Face à cette réalité et au regard du ressenti des Américains qui ne tiennent pas rigueur finalement du passé des candidats en partie, quelle campagne faudrait-il faire face à cette nouvelle réalité des citoyens américains pour Joe Biden ou Donald Trump ? 

Joe Biden doit renoncer et repenser à sa campagne lancée le 6 janvier. Elle est similaire à  celle de 2020. Il est reparti sur les thèmes de défense de la démocratie en dénonçant le danger que représenterait Donald Trump, en expliquant qu’il pourrait créer à nouveau une situation de chaos avec une insurrection. Or, rien ne prouve que ce scénario va se reproduire. Tout prouve même le contraire puisque le Congrès a même fait passer une loi pour changer les règles au niveau de la certification des résultats des élections. De ce côté-là, Trump n'a plus de leviers. Les Américains ne sont plus sensibles à cette question. Joe Biden a donc intérêt à faire de la politique, à expliquer par exemple que sur l'immigration Trump a fait beaucoup de promesses mais qu'il a été incapable de les tenir, à commencer par la plus connue, celle du mur qui n'a jamais été achevé. Ce mur devait être payé par le Mexique et le Mexique n'a pas déboursé le moindre dollar sur cette question-là. Concernant la lutte contre les cartels et les gangs qui apportent de la drogue aux Etats-Unis et qui ont contribué à une flambée d'overdoses avec le fentanyl, les chiffres ne plaident pas en faveur de Donald Trump. Sous sa présidence, il y a eu 50.000 overdoses la première année, 70.000 la deuxième, 90.000 la troisième et 120.000 la quatrième. Donald Trump ne peut pas expliquer qu'il a la solution sur cette crise. 

Donald Trump s’était aussi engagé à ce qu'une usine Ford qui devait se construire au début de sa présidence ne serait pas implantée au Mexique, sinon des taxes de 40 % seraient appliquées sur chaque voiture qui sortirait des usines Ford.

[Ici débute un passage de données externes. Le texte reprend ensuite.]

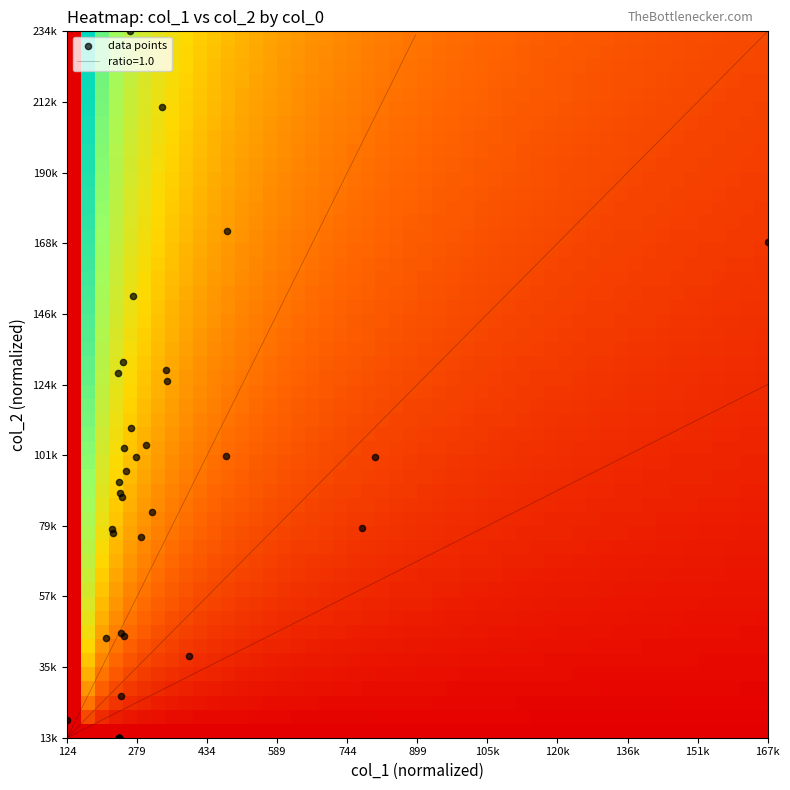

How many categories are shown in the chart?

40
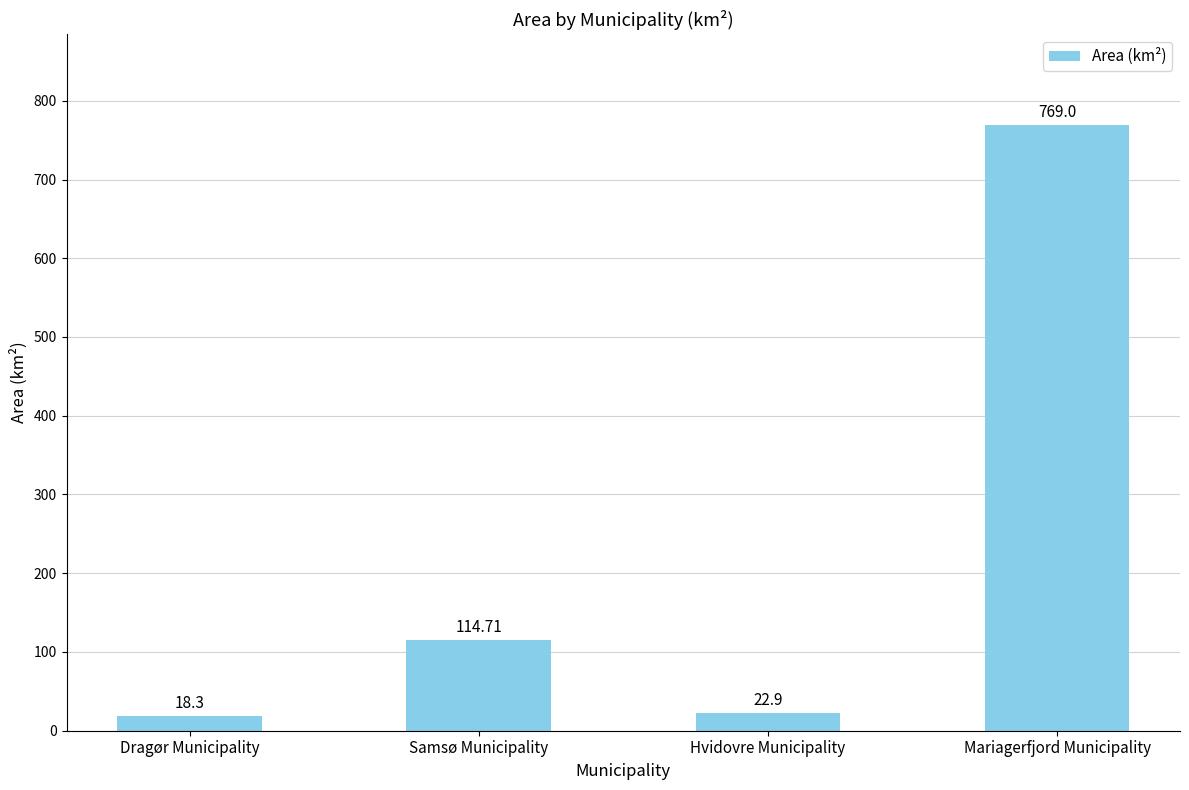

List the labels in order of value, smallest first.

Dragør Municipality, Hvidovre Municipality, Samsø Municipality, Mariagerfjord Municipality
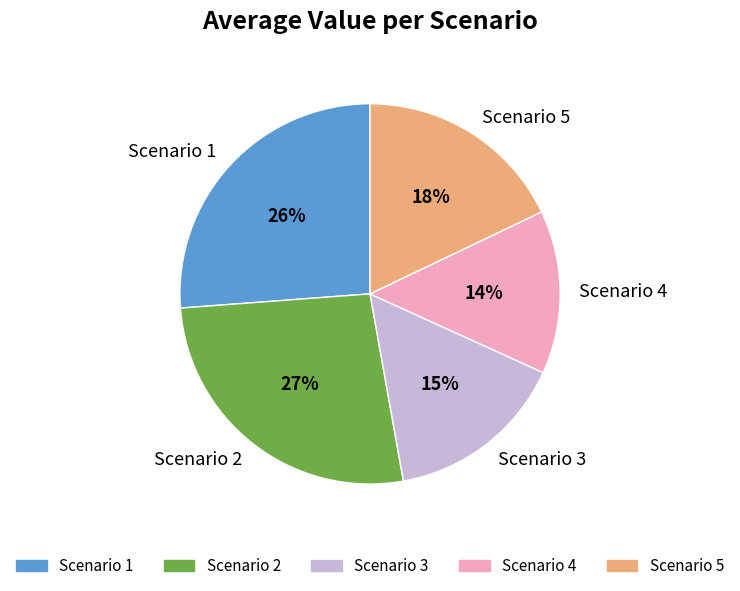

What is the smallest slice in the pie chart?

Scenario 4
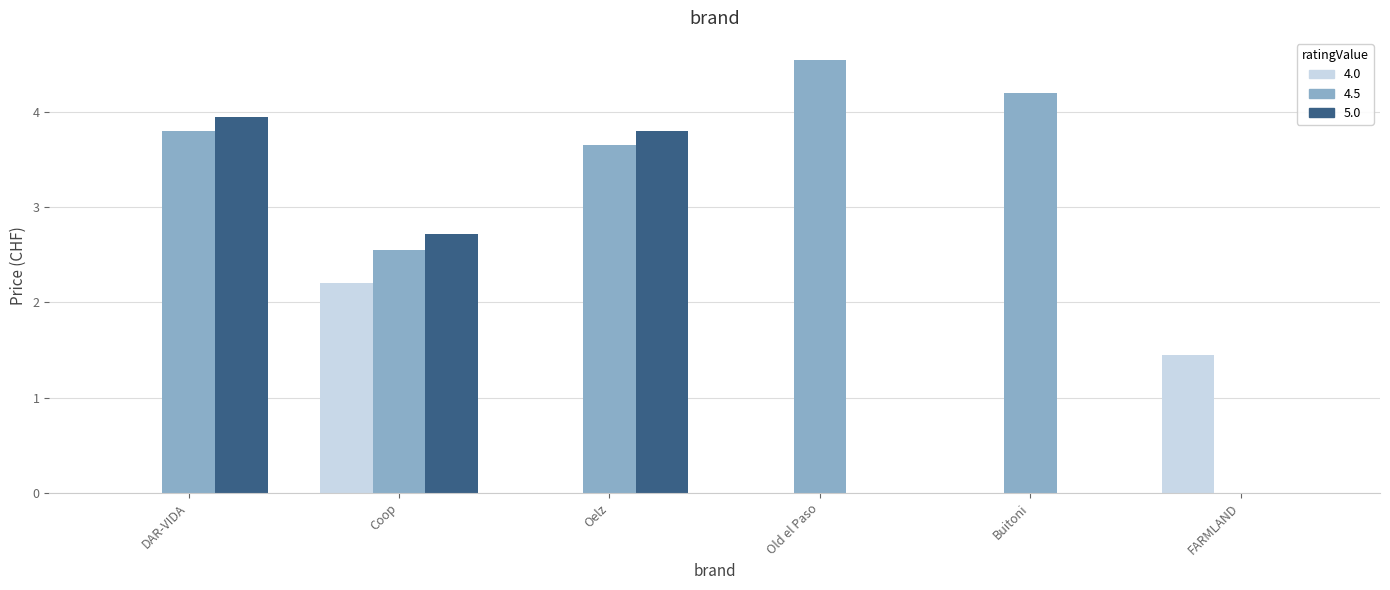

What is the total value across all series at DAR-VIDA?

7.8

L'usine s'est construite au Mexique et il n'y a pas eu 40 % de taxes puisque cela concernait des voitures américaines. 

Quand les candidats veulent défendre leur bilan, il est important de bien mener sa campagne. C’est ce genre de campagne qu’attendent les Américains. Ils ont besoin d'avoir un comparatif entre les bilans des candidats afin de pouvoir peser le pour et le contre et pour faire leur choix lors de l’élection en novembre.